Whenever users get infected with malware, the experience is very stressful. When they get infected with the likes of Arena Ransomware, it might be even frightening. This program is a ransomware infection, and such computer security threats are really thorough about what they want and what they do. They can encrypt user’s files with a powerful algorithm and then demand that they pay a ransom fee. What’s more, removing Arena Ransomware will not be enough to get your files back. They will not revert to their original state automatically. Thus, you need to be prepared mentally in case it is not possible to restore your data.
Unlike most of the ransomware programs that tend to get distributed via spam email, Arena Ransomware is more likely to come via Remote Desktop Connection. This is the tactic that was used by Crysis Ransomware. Judging from our research, Arena Ransomware is yet another version of the original program that was released more than eighteen months ago. However, since new versions of the same program usually employ the same distribution methods, it is very likely that the malicious ransomware program gets installed on your computer manually through insecure remote connections. Therefore, it just proves how important it is to employ safe software.

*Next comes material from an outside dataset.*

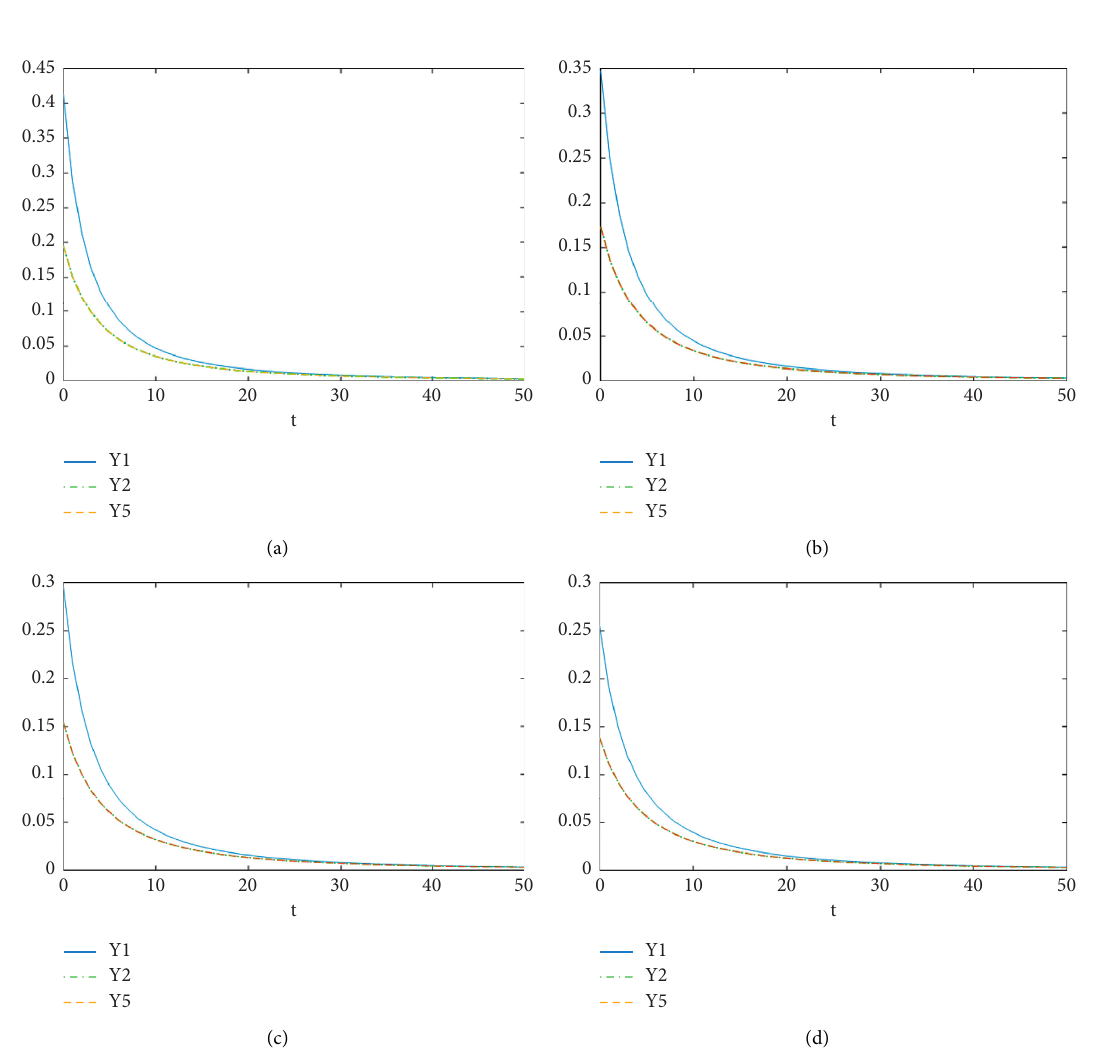
Figure 3: Balanced carbon emissions before and after the integration of Situation I and Situation II ( s β � 0 . 4. (c) β � 0 . 6. (d) β � 0 .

Why is Arena Ransomware there? Well, the program barges into target systems to make some money. Upon the installation, it scans the infected computer looking for all the files it can encrypt. Once the targets are indicated, the program runs the encryption algorithm that scrambles the information in your files and makes them unreadable. Once the encryption is complete, all the affected files get an additional extension, and your filenames will look something like this: document.docx.id-XXXXXXXX.[email@example.com].arena. Please note that the 8-character alphanumeric code in the extension will be different from one computer to another because each affected system gets a unique ID.
After the encryption, Arena Ransomware drops a ransom note under the filename Info.ha in the %AppData% directory. When you open the ransom note, here is what you see:
All your files have been encrypted!
All your files have been encrypted due to a security problem with your PC. If you want to restore them, write us to the e-mail firstname.lastname@example.org
Write this ID in the title of your message XXXXXXXX
In case of no answer in 24 hours write us to theese e-mails:email@example.com
You have to pay for decryption in Bitcoins. The price depends on how fast you write to us. After payment we will send you the decryption tool that will decrypt all your files.
It might look that the people behind this infection are willing to give you back your files if you pay the ransom fee, but that is hardly the case. It is far more likely that they will collect the money and scram, leaving you with an infected computer and locked data.
Computer security experts say that after ransomware infection, your focus should be on malware removal and file retrieval from a system backup. Sometimes this infection fails to delete the Shadow Volume Copies within your computer, and then you can refer to a professional technician to restore your files from those copies. On the other hand, if that does not work, then you should look for other places where you could have saved copies of your data. The most important thing is to refrain from paying the ransom fee.